Filmstart mit Hindernissen
In Äthiopien lag das Mindestheiratsalter noch bis 2001 bei 15 Jahren. Erst dann wurde es auf 18 Jahre angehoben. "Es gibt aber immer noch patriarchalische Traditionen, so dass Frauenraub auch immer noch stattfindet", weiß Monika Michell. Der Film "Das Mädchen Hirut" sollte in Äthiopien zunächst verboten werden. Schließlich kommt die Justizbehörde nicht gerade gut davon. Immer wieder eckt Anwältin Meaza Ashenafi an und muss gegen Bürokratie und Missachtung der Frauenrechte ankämpfen. Dann lief der Film aber doch in den Kinos und war in den ersten drei Wochen gleich komplett ausverkauft. Die äthiopische Regierung nutzte den Filmstart für eine öffentliche Kampagne gegen Kinderheirat.
Mut zum Widerstand
Regisseur Zeresenay Berhane Mehari hatte im Vorfeld diverse Angebote von Produzenten, die sein Drehbuch auf Englisch verfilmen wollten, doch ihm war es wichtig, den Film in Äthiopien auf Amharisch zu drehen. "Er sollte auch für die Menschen zugänglich sein, die tatsächlich in einer solchen Situation stecken und mit den veralteten Traditionen leben." Der Film besticht denn auch durch seine einfühlsame Realitätsnähe. Wenige Schauplätze, eindrucksvolle Bilder und einfach geschnittene Szenenabfolgen machen den Film auch für Außenstehende gut nachvollziehbar. Da verzeiht man auch kleine Sprünge, wenn etwa aus heiterem Himmel der Justizminister abgesetzt wird, was letztendlich den Weg für einen Freispruch von Hirut ebnet.
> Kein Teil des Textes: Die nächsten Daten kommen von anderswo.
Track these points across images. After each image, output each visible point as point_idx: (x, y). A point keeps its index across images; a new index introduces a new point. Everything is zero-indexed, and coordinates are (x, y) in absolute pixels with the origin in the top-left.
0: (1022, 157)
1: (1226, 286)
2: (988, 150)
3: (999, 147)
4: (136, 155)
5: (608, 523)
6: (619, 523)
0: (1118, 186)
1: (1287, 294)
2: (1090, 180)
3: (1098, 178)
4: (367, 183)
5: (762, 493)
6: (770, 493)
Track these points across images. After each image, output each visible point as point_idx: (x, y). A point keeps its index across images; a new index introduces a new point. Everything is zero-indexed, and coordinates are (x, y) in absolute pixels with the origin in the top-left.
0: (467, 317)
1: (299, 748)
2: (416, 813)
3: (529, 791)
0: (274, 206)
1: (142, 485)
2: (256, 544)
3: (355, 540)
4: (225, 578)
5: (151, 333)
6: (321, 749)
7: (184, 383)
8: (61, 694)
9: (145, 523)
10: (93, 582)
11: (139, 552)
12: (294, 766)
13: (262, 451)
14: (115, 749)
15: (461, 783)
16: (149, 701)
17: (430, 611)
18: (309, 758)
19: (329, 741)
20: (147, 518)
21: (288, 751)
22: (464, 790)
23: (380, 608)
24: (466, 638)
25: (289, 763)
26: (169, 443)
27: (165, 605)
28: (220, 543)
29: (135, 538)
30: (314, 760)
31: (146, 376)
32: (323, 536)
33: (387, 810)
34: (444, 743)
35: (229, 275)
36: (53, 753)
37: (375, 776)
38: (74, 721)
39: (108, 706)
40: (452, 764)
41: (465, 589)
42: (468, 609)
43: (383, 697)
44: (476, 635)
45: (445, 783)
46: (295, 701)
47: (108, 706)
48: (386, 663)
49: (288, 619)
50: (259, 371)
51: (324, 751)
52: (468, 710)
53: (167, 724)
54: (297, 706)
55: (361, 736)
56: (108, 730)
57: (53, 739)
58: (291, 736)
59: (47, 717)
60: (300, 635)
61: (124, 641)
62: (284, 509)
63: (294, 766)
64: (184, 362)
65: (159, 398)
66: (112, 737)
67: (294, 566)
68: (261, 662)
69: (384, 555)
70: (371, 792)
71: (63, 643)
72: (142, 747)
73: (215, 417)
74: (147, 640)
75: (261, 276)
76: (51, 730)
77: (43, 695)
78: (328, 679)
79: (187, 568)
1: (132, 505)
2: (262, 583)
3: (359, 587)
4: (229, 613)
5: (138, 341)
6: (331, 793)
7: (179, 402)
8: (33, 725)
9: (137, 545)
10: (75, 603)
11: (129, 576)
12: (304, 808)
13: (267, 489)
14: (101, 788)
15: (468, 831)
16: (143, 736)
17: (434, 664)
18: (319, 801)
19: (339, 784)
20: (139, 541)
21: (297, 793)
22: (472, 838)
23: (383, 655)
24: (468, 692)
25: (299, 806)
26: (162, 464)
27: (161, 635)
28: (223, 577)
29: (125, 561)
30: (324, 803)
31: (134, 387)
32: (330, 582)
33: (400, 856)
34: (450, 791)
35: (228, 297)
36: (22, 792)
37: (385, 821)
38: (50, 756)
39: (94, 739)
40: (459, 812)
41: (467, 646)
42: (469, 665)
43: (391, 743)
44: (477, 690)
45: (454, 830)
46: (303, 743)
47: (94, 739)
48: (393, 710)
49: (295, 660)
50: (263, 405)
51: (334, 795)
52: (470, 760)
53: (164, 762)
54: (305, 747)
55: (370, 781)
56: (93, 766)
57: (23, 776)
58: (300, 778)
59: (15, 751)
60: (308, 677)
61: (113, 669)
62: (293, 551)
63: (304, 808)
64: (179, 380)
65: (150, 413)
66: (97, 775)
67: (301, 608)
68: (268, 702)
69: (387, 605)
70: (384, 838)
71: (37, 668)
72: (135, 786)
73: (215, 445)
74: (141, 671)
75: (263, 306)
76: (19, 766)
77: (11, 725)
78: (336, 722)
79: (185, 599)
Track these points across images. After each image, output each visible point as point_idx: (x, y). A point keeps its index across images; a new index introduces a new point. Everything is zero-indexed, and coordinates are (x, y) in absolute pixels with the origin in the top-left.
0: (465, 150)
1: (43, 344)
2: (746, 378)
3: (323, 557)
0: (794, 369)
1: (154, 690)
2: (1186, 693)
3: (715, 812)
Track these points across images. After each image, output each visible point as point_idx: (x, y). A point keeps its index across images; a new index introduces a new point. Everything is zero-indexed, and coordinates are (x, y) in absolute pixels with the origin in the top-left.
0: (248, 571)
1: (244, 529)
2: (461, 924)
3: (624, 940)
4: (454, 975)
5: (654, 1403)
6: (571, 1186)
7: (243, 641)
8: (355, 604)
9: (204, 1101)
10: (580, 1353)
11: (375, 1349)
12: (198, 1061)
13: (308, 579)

Der Film macht Mut, Widerstand zu leisten. Auch wenn am Ende klar wird, dass Hirut sich trotz Freispruch nicht frei fühlt. In ihr Dorf darf sie nicht zurückkehren, weil dort das Urteil des Ältestenrats gilt und ihr die Selbstjustiz droht. Vier Publikumspreise gewann "Das Mädchen Hirut" auf Filmfestivals, unter anderem im vergangenen Jahr bei der Berlinale und beim Sundance Festival. Hirut kämpft heute selbst gegen die "Telefa". Ihr Fall führte immerhin zum Verbot der Entführungen. Den Tätern drohen fünf Jahre Haft.